The list includes popular children's brands like paw patrol, power rangers and Disney princesses.
"We certainly don't want to take all these toys away," Patterson said.
In addition to being an audiologist, Patterson is a mom. So, she's found ways to make even the loudest of toys safe.
She says you can:
Put tape over speakers
Get inside the toy and put felt between speakers and where sound comes out
For toys like a hammer, she recommends covering the contact end with felt
Some parents limit loud toys by rotating them out
Or even skipping batteries in some of them.
The Toy Association sent the following statement to TODAY'S TMJ4:
"No toys intended for children and sold in the United States have been found to be dangerous based on their sound level. Toys sold in this country are required to comply with standards that include limits on sound level output.

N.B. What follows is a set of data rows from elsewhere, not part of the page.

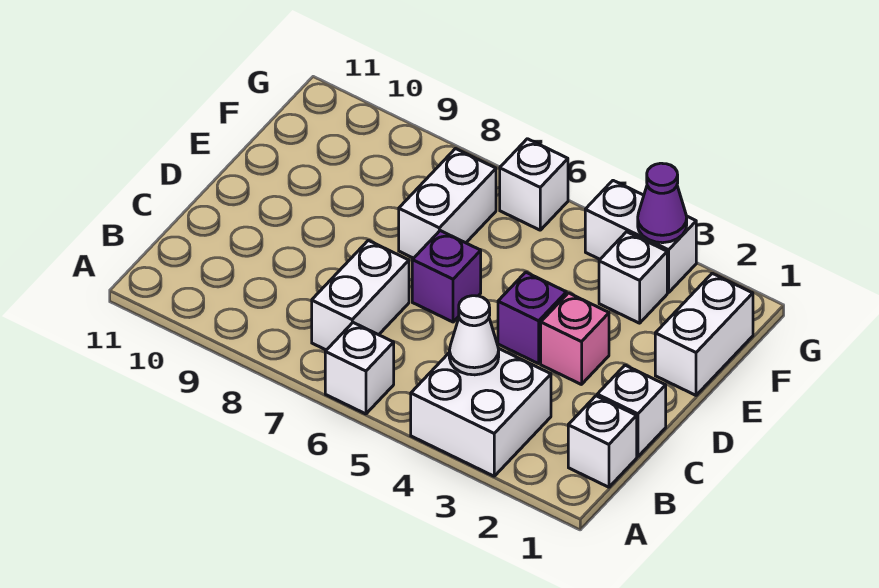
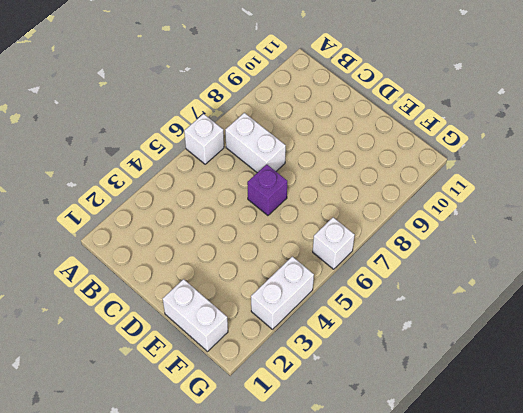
none -> white 2x2 brick [411,349,551,476]
none -> white 1x1 brick [568,396,637,487]
none -> white 1x1 brick [597,365,666,457]

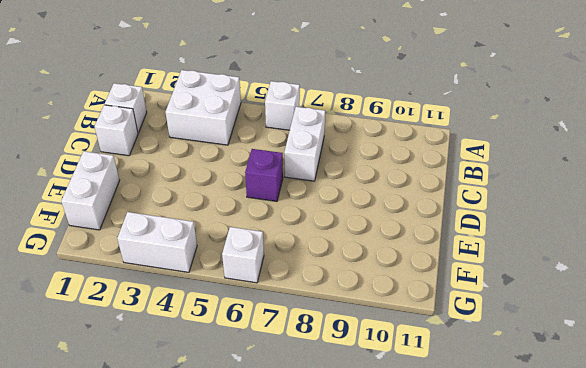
none -> pink 1x1 brick [541,293,609,385]
none -> purple 1x1 brick [498,272,566,364]
none -> white 1x2 brick [399,149,496,258]

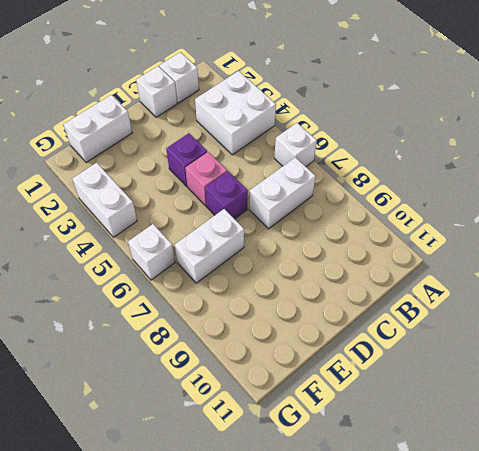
pink 1x1 brick [185,152,227,206] -> pink 1x1 brick moved to [541,293,609,385]
none -> white 1x1 brick [599,232,667,323]
none -> white 1x1 cone [449,296,499,375]
none -> purple 1x1 cone [638,163,687,243]

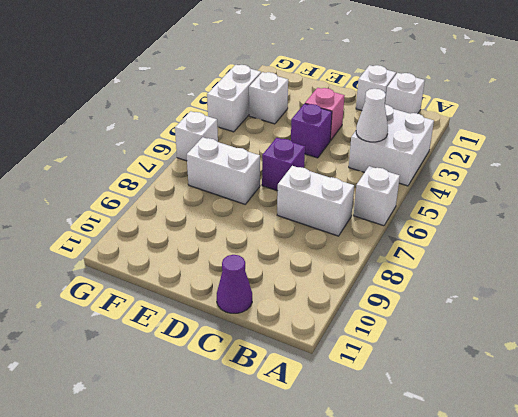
purple 1x1 cone [217,255,252,313] -> purple 1x1 cone moved to [638,163,687,243]
none -> white 1x2 brick [655,273,753,395]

Consistent with its concern for the safety and well-being of all children, in developing these standards the toy industry turned to a noted audiologist and expert on child and adolescent hearing for input, guidance, and leadership. The acoustic standard is included in ASTM F963, the toy safety standard that is federal law in the U.S. and has been modeled internationally.
Parents are reminded to listen to toys that make sounds before purchasing them to make sure they are appropriate for their children and fit within their family environment. Since children’s toys on store shelves already comply with limits on sound level, choosing toys with an “acceptable” level of sound is a matter of personal preference. Always look for a volume control or an on/off switch."